Gradient descent is an ubiquitous optimization algorithm used to train machine learning (ML) algorithms from simple linear regression models to sophisticated transformer architectures. ML researchers are typically introduced to unconstrained optimization problems (e.g., least-squares, LASSO, or Ridge regression). However, many really-world ML problems are constrained optimization problems. For example, in robotics, we may want to train a robot for maneuvering around a crowd by imitating human motion (e.g., Behavior Cloning where the robot minimizes the divergence between the distribution of actions the robot takes and that the human would take in the same state of the world, $x$) subject to the constraint that the robot will never crash into a person.
In this blog post, we will look at some powerful approaches for performing constrained optimization. First, we quickly recap the concept of gradient descent. Next, we’ll delve into Projected Gradient Descent, a technique that introduces constraints to the optimization process. Finally, we’ll uncover the magical world of Mirror Gradient Descent, a method that combines the power of duality and optimization.
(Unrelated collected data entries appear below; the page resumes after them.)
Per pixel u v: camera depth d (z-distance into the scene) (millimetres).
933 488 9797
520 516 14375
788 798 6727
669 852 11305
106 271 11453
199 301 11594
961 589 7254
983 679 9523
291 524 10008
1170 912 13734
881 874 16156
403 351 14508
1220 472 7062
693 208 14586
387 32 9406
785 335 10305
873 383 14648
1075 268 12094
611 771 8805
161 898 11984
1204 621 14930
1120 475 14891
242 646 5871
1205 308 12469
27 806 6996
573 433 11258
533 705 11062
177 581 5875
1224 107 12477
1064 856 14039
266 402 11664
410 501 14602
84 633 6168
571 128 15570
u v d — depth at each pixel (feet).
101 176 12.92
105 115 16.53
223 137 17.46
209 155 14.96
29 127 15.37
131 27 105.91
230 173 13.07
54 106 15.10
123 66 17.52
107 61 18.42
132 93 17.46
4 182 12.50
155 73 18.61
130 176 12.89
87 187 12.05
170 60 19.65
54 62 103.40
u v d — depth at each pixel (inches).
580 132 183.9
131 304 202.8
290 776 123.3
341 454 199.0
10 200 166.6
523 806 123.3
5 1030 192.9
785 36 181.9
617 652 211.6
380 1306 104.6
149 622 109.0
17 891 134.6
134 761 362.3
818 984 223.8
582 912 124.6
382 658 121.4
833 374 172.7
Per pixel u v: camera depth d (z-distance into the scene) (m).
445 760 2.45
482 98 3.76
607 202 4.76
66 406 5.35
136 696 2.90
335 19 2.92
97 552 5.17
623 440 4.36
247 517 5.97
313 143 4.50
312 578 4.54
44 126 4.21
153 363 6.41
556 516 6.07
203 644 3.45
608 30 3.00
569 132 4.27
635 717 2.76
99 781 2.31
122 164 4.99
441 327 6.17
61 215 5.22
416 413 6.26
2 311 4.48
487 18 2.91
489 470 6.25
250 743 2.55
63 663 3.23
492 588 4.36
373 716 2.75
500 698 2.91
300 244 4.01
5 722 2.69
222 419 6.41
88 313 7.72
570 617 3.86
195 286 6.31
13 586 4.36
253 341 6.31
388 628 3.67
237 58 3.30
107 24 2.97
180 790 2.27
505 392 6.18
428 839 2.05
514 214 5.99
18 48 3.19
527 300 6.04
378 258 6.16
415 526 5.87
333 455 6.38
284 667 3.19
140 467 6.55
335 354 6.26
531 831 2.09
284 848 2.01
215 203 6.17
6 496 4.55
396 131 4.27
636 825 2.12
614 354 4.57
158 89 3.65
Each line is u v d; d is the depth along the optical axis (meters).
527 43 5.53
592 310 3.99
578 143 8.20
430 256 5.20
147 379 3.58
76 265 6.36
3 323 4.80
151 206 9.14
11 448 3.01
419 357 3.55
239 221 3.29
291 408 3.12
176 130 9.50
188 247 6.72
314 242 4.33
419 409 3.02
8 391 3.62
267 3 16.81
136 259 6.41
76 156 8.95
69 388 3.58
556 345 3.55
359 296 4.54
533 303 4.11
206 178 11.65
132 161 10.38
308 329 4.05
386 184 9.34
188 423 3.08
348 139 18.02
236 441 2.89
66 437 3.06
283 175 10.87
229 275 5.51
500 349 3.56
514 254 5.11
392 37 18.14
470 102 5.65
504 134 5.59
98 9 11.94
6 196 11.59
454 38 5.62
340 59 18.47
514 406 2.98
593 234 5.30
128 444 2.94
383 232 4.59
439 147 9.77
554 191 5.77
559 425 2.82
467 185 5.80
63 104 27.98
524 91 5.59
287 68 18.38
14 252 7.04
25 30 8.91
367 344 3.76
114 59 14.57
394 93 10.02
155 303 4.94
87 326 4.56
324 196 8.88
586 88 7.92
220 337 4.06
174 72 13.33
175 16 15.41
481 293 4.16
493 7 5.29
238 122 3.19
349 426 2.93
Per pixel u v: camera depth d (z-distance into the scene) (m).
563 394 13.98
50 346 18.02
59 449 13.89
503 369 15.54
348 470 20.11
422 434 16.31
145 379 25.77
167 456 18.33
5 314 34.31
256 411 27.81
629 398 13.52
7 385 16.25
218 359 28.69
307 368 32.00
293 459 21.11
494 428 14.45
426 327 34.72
For an example of how Mirror Gradient Descent has been used, check out these papers:
- Montgomery, W.H. and Levine, S., 2016. Guided policy search via approximate mirror descent. Advances in Neural Information Processing Systems, 29.
- Zhang, M., Geng, X., Bruce, J., Caluwaerts, K., Vespignani, M., SunSpiral, V., Abbeel, P. and Levine, S., 2017, May. Deep reinforcement learning for tensegrity robot locomotion. In 2017 IEEE international conference on robotics and automation (ICRA) (pp. 634-641). IEEE.
- Cheng, C.A., Yan, X., Wagener, N. and Boots, B., 2018. Fast policy learning through imitation and reinforcement. arXiv preprint arXiv:1805.10413.
Recap: Gradient descent
Imagine we are trying to train a neural network with a parameter \(\theta\). Given \(\theta\), the neural network produces the prediction \(f(\theta)\). We have a cost function \(\mathcal{L}(\theta)\). Our goal is to find the optimal parameter $\theta^*$ that minimizes \(\mathcal{L}(\theta)\). Let’s consider the standard \(L^2\)-norm loss function with respect to our dataset \(D\), defined as follows:
\[\mathcal{L}(\theta) = \Sigma_{(x,y) \in D} \frac{1}{2} ||y-f_\theta (x)||^2 .\]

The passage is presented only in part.